In 1997 Peter had a cochlear implant. It took time and patience but he derived great benefit from it, although still needing an interpreter when using the telephone. In the last few years he did the radiology for the cochlear implant teams at Gray's Inn Road, Great Ormond St. and Birmingham.
Peter was a super fellow always pleasant and kind and never complaining, despite his difficulties and it was a pleasure to know and try to help him. His interests outside radiology were his family (his wife is a GP in the Nuneaton area and they had two children, a barrister daughter in London and son a town-planner), vintage motor-cars (and there were several outside the local parish church at his funeral), and touring the canals of England, Wales and France. In his younger days he was a very keen rugby player, and played to a high standard, representing Buckinghamshire, the United Hopitals and playing regularly for OMT.

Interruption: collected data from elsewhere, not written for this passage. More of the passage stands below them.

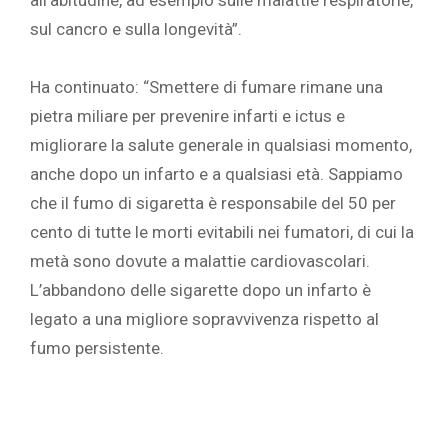
all’abitudine, ad esempio sulle malattie respiratorie,
sul cancro e sulla longevità”. ‎
‎ ‎
‎Ha continuato: “Smettere di fumare rimane una
pietra miliare per prevenire infarti e ictus e
migliorare la salute generale in qualsiasi momento,
anche dopo un infarto e a qualsiasi età. Sappiamo
che il fumo di sigaretta è responsabile del 50 per
cento di tutte le morti evitabili nei fumatori, di cui la
metà sono dovute a malattie cardiovascolari. ‎
L’abbandono delle sigarette dopo un infarto è
legato a una migliore sopravvivenza rispetto al
fumo persistente. ‎
‎ ‎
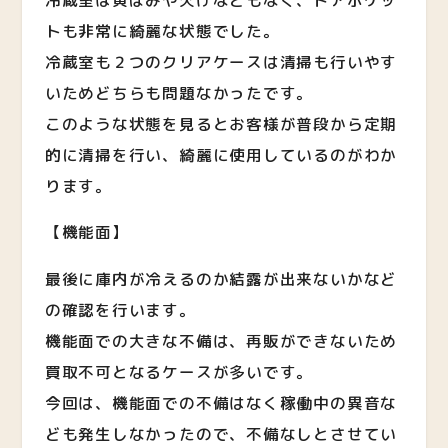
トも非常に綺麗な状態でした。
冷蔵室も２つのクリアケースは清掃も行いやす
いためどちらも問題なかったです。
このような状態を見るとお客様が普段から定期
的に清掃を行い、綺麗に使用しているのがわか
ります。
【機能面】
最後に庫内が冷えるのか結露が出来ないかなど
の確認を行います。
機能面での大きな不備は、再販ができないため
買取不可となるケースが多いです。
今回は、機能面での不備はなく稼働中の異音な
ども発生しなかったので、不備なしとさせてい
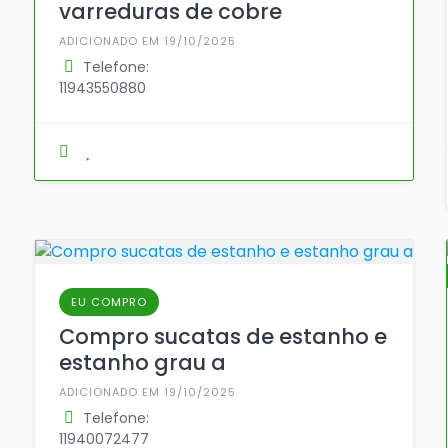
varreduras de cobre
ADICIONADO EM 19/10/2025
Telefone:
11943550880
EU COMPRO
Compro sucatas de estanho e
estanho grau a
ADICIONADO EM 19/10/2025
Telefone:
11940072477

He also was diagnosed with MS in his thirties fortunately this was mild and he had little motor disability, but there was speculation that it could have been the cause of his deafness. Two years ago he unfortunately developed prostate cancer from which he died. He is virtually irreplaceable in his specialised sphere, as was also noted by David Proops FRCS, ENT surgeon in Birmingham, in his funeral eulogy, which was heard by many of his local colleagues, friends and several former registrar and other colleagues from Oxford.